New Woodland Hills school chief praised, criticized
Those who have worked with him say the new Woodland Hills School District superintendent is both a tireless worker and an administrator who was disliked by the teachers at his last school district.
“You will never outwork that young man,” said Willie Kennedy, president of the Richmond Heights School Board near Cleveland, where 68-year-old Walter Calinger has been superintendent for three years. “He has a burning passion to help kids succeed.”
Though Kennedy gives Calinger high marks, the Richmond Heights Education Association did not have a good relationship with the superintendent before and during a contentious teachers’ strike in 2007.
According to published reports, the association blamed Calinger for decreasing employee morale, eliminating teaching positions and increasing teachers’ workload.
Prior to the strike, the association had overwhelmingly voted in favor of a no-confidence resolution against Calinger.
Richmond Heights Education Association officials could not be reached for comment Thursday.

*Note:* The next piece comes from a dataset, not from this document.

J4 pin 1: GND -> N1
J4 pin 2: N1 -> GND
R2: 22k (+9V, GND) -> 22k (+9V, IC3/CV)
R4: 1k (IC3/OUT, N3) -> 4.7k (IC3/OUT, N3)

“A strike is difficult,” Calinger said in a telephone interview when he was hired at Woodland Hills. “No one ever wins. I kept the schools open, and learning went on. The board made decisions, and I implemented them.”
Calinger leaves Richmond Heights locked in a dispute with the school board over his contract. He contends that a rollover provision in the contract extends it at least through 2009.
Kennedy said the board voted not to renew Calinger’s contract before the March 1 deadline established by state law. Calinger will be paid through the end of July, Kennedy said. His salary and benefit package at Richmond Heights cost the district about $130,000.
“It’s nothing personal, it’s business,” Kennedy said.
After a search conducted by the Pennsylvania School Boards Association, the Woodland Hills School Board on Wednesday in a 6-1 vote hired Calinger for three years. His salary was set at $135,000 and he starts on Tuesday.
Calinger, who replaces Roslynne Wilson, faces multiple challenges in Woodland Hills including improving test scores, curbing student-on-student violence and beefing up the administration. The district needs a high school principal and assistant superintendent.
Woodland Hills School Board President Marilyn Messina is eager for Calinger to come on board.
But board member Colleen Filiak, the only board member to vote against Calinger’s hiring, said she couldn’t support Calinger because of the differences between Richmond Heights and Woodland Hills school districts.
“I don’t think he’s the right choice for the district at this time,” said Filiak, citing the differences in budgets and enrollment — $14 million and 1,200 students in Richmond Heights and $85 million and 4,800 students in Woodland Hills.
Board member William Driscoll was out of town, and Cynthia Lowery had an emergency, district officials said.
Kennedy believes Calinger is up to the challenge.
“He brought test scores up and reduced the number of fights and suspensions (at Richmond Heights),” he said.